[START OF Passage]
Increasing lane kilometers for one type of road diverts little traffic from other types of road. We find no evidence that the provision of public transportation affects VKT. We conclude that increased provision of roads or public transit is unlikely to relieve congestion.

Eric Jaffe draws a simple conclusion from all this:

Whenever a driver shifts onto public transportation, another one quickly grabs the open lane. That leaves just one solution to the traffic problem plaguing American cities: congestion pricing.

“We cannot think of any other solution,” says Gilles Duranton, the paper’s co-author. “As soon as you manage to create space on the road, by whatever means, people are going to use that space. Except when people have to pay for it, of course.”

I’m a fan of congestion pricing. But I’m also realistic about it, and the fact is that for all Jaffe’s enthusiasm, congestion pricing has its own Down’s-like characteristics. Jaffe raves about the “success” of congestion pricing in London and Stockholm, but the only chart he provides gives numbers for the trial period in Stockholm. If you go looking for recent data on traffic in London, Stockholm, or other cities with congestion charges, it can prove surprisingly difficult to find.

Here’s Jaffe, again, quoting Duranton:

“My feeling is, yes, people tend to be against it before they see it at work,” says Duranton. “They think it’s going to cost them more money, which directly it will, but they’re all very unclear about the benefits; i.e. traffic is way more fluid, way faster, and pollution is going down.”

There’s another way to look at this phenomenon, though. When congestion pricing is first introduced, people recoil against it — they expend quite a lot of effort to avoid the charge, and traffic goes down. Over time, however, it becomes just another part of the cost of driving, along with gas and insurance and parking tickets. As that happens, traffic goes back up again. Congestion-charge revenues go up too, of course, and those can be reinvested into public transport.

But traffic is like water — it wants to find its own level, which tends, in cities, to be maximum capacity. If you want to implement a system which keeps traffic below maximum capacity, then you need to apply significant pressure on drivers to keep them away from the roads. And that means not just implementing a congestion charge, but also regularly increasing the amount of the charge over time.
[END OF Passage]
[START OF Material shown]
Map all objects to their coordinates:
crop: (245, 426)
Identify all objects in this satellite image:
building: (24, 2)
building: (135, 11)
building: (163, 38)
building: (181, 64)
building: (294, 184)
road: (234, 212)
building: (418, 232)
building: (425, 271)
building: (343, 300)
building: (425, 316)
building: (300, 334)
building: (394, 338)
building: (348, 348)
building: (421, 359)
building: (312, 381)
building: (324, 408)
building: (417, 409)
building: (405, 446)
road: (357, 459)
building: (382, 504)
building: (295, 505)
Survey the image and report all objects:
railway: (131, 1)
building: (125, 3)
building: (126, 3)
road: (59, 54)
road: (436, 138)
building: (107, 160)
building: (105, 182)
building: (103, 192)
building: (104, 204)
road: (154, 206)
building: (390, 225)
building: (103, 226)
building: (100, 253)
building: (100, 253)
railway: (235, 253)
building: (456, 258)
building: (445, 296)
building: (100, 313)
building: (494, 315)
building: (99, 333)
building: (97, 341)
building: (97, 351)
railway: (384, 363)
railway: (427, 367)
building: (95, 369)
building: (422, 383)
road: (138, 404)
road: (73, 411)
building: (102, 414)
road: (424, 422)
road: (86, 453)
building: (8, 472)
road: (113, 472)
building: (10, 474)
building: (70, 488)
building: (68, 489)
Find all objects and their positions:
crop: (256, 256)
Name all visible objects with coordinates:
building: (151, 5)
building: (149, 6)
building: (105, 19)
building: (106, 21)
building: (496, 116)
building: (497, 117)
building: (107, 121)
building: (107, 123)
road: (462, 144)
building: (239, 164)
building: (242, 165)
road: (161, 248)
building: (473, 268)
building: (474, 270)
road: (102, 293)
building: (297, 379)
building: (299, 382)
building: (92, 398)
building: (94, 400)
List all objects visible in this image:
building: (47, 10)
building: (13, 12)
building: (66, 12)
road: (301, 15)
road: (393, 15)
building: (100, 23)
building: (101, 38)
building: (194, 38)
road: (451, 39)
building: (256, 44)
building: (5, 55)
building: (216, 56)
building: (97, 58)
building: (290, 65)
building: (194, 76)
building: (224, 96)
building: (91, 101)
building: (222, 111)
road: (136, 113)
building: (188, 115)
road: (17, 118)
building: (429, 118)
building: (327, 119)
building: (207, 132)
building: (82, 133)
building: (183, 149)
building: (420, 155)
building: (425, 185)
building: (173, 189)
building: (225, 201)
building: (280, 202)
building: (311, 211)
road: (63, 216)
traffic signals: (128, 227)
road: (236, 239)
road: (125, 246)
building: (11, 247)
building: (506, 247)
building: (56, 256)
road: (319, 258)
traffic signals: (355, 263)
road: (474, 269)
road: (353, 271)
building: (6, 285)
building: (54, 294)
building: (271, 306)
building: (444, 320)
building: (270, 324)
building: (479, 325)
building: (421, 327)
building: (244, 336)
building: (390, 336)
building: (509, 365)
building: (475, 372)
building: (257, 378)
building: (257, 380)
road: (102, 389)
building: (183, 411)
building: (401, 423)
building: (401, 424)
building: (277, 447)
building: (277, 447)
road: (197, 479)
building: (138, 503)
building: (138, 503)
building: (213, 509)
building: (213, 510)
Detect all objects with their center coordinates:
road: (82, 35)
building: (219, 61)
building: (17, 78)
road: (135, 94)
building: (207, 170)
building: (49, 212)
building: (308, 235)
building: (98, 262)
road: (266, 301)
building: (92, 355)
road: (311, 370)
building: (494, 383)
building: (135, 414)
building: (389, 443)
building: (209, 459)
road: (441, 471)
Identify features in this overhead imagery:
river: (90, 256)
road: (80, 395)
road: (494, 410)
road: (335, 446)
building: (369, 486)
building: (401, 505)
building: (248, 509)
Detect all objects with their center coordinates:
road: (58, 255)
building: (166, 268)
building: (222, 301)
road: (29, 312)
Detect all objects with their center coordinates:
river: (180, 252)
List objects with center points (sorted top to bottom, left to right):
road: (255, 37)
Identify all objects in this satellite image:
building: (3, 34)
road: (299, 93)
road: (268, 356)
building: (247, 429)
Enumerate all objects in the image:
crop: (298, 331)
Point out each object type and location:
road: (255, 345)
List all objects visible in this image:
[END OF Material shown]
» **Written problem**: Write out the congestion pricing passage word for word from "Eric Jaffe draws" to "cities: congestion pricing.". Rely only on the congestion pricing passage; the data plays no part here.

» **Written response**:
Eric Jaffe draws a simple conclusion from all this:

Whenever a driver shifts onto public transportation, another one quickly grabs the open lane. That leaves just one solution to the traffic problem plaguing American cities: congestion pricing.